Alberto nodded as she spoke, committing her specs to memory. “Does language matter?” he asked.

Nataliya raised a single eyebrow, as if that were a stupid question. “No one’s expecting her to say much,” she replied.

“What about age?”

“Fourteen or fifteen. Just like the last one.”

He considered all that she had told him, then said, “Fifty grand. Wire transfer, no crypto.”

“That’s double last time.”

“Last time you gave me a week.”

They both smiled, neither for the same reason. Fifty thousand dollars was more than Alberto had ever earned for one job. But he was right: this was a last-minute thing, and well worth the price. Plus, it was a drop in the bucket for Nataliya’s employer, particularly considering what the sick bastard had in mind for the naïve young thing.

“Deal,” she said. “But there’s one more thing.”

“And what’s that?”

“Make sure this one isn’t the type to go and kill herself. You do not want to go up against the wrath of the Russian.”

“Wait…what—?”

“See you tomorrow night,” Nataliya said with a tight grin. “Don’t disappoint me.”

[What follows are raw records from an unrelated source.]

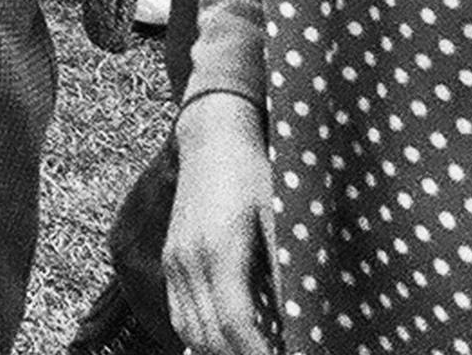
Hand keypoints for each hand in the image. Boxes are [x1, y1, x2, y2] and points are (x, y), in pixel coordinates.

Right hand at [164, 95, 281, 354]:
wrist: (212, 137)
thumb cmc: (253, 172)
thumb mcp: (279, 215)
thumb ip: (285, 266)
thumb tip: (301, 314)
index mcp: (218, 250)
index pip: (235, 324)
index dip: (258, 353)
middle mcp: (188, 260)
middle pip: (208, 335)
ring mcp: (174, 260)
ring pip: (189, 329)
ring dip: (219, 350)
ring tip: (253, 351)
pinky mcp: (170, 258)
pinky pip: (179, 313)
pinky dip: (201, 336)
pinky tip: (227, 339)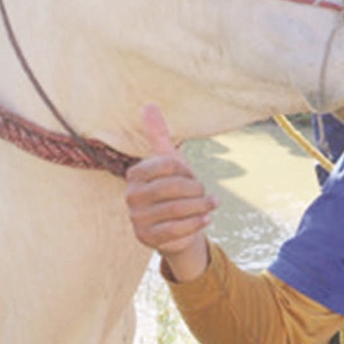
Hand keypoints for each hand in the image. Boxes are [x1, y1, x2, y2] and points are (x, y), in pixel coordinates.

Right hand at [125, 105, 215, 281]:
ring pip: (177, 209)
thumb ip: (159, 135)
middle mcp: (131, 196)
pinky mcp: (146, 238)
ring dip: (201, 207)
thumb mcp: (170, 163)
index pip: (168, 164)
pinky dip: (196, 224)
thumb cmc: (174, 190)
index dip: (187, 170)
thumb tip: (148, 105)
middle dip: (197, 190)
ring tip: (212, 205)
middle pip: (173, 188)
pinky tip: (205, 219)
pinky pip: (176, 230)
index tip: (193, 176)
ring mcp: (137, 218)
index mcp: (135, 174)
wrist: (175, 229)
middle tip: (208, 194)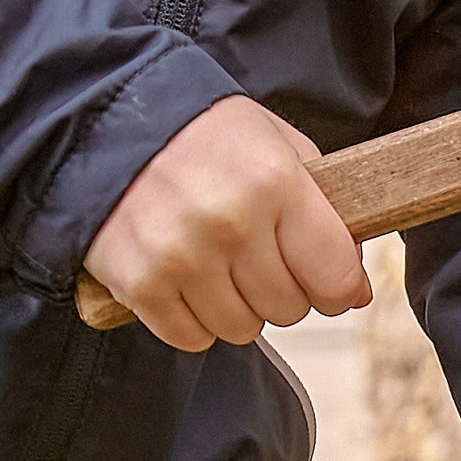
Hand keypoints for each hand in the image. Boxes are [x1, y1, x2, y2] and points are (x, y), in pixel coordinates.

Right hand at [84, 96, 370, 352]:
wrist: (106, 123)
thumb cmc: (205, 136)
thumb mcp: (278, 144)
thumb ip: (326, 211)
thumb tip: (354, 291)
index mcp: (275, 180)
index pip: (335, 277)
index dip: (338, 288)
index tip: (326, 280)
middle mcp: (230, 222)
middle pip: (289, 309)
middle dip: (283, 291)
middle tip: (259, 259)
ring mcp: (182, 256)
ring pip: (243, 330)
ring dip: (239, 308)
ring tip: (220, 266)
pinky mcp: (140, 283)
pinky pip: (191, 338)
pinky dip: (194, 319)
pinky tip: (187, 280)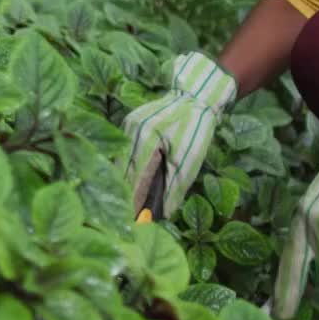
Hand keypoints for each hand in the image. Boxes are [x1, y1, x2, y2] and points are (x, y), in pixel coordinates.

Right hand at [122, 52, 238, 217]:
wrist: (196, 96)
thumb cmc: (197, 127)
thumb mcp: (189, 159)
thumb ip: (175, 186)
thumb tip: (163, 215)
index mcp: (145, 138)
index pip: (133, 178)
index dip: (132, 201)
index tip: (133, 222)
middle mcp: (130, 131)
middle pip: (122, 171)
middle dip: (126, 195)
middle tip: (130, 219)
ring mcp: (128, 125)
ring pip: (121, 161)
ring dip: (126, 183)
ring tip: (131, 205)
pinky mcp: (130, 124)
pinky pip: (125, 151)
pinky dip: (130, 168)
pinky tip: (134, 182)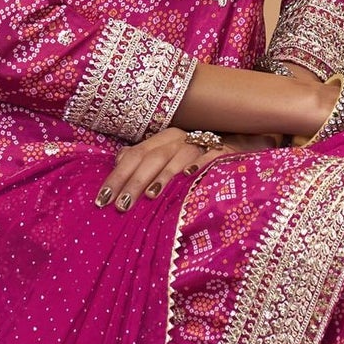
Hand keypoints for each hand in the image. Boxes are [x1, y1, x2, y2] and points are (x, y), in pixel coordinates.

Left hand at [95, 127, 277, 210]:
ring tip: (150, 196)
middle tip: (120, 206)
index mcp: (161, 139)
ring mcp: (200, 143)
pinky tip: (187, 178)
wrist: (241, 142)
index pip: (133, 155)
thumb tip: (118, 162)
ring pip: (175, 158)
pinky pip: (207, 157)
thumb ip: (144, 158)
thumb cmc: (197, 157)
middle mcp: (178, 138)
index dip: (116, 177)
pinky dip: (197, 166)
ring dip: (162, 177)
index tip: (102, 199)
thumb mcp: (168, 156)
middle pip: (150, 158)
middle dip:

Alberto froze for a moment, his eyes shaken by a sudden fear that seemed to tighten around his heart. “No worries, signora. Same place as before?”

“See you there.”

She dismissed him with a wave of her hand, and he hurriedly downed the rest of his sparkling wine. Then he rose to his feet and, with a bow of his head, slipped out of the restaurant.

Her business concluded, she glanced around the patio, caught the attention of the server and motioned him over to her table. “Prosecco,” she said with a smile. Such sweet, green eyes he had, and an athletic, young body she could just melt herself into, given half the chance.